[AIM OF THE EXERCISE]
Only the text should be kept: print every entry below exactly and leave each image out.

[[ INPUT, beginning ]]

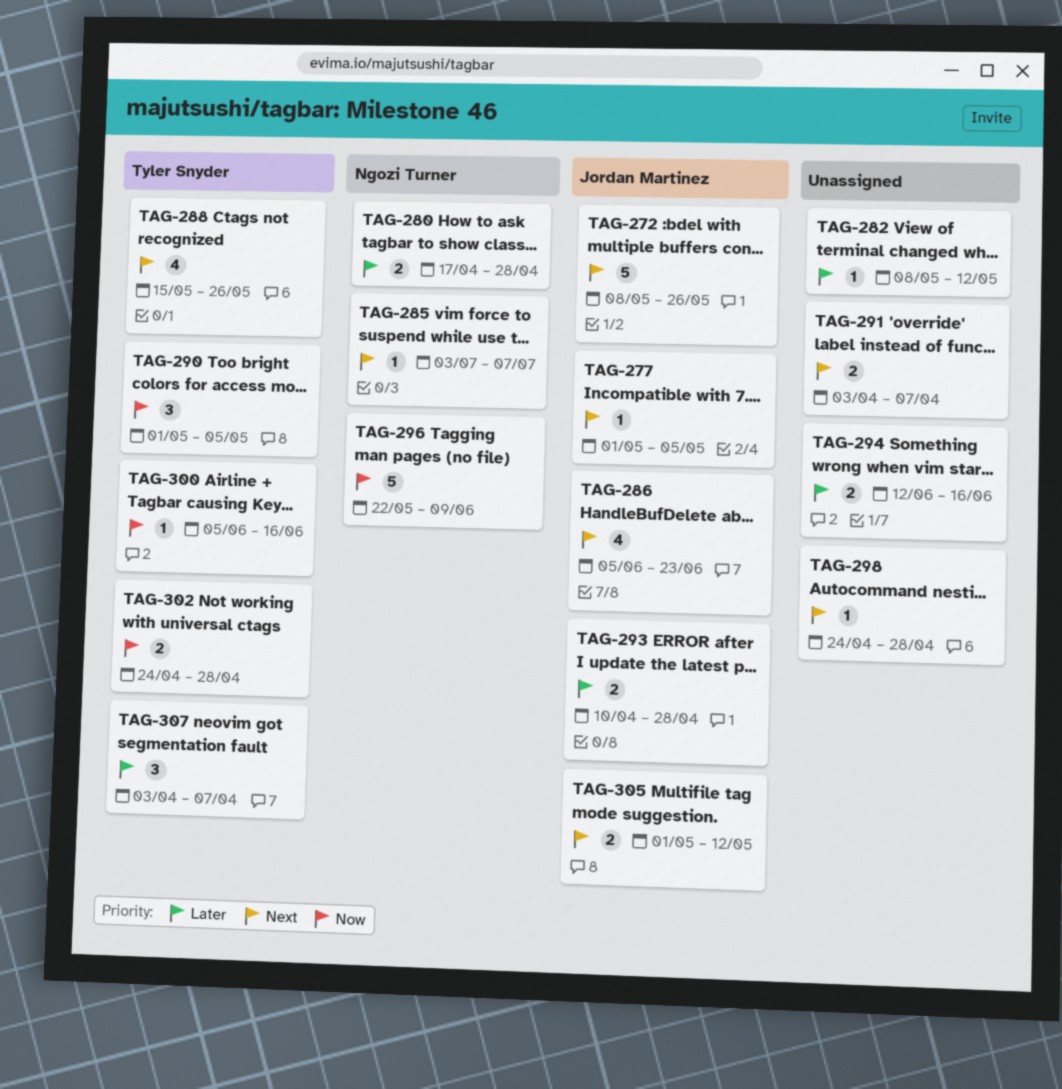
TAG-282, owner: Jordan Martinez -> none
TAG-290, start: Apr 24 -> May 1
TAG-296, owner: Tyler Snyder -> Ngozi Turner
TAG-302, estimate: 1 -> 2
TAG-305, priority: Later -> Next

[[ INPUT, end ]]

[EXERCISE OUTPUT]
TAG-282, owner: Jordan Martinez -> none
TAG-290, start: Apr 24 -> May 1
TAG-296, owner: Tyler Snyder -> Ngozi Turner
TAG-302, estimate: 1 -> 2
TAG-305, priority: Later -> Next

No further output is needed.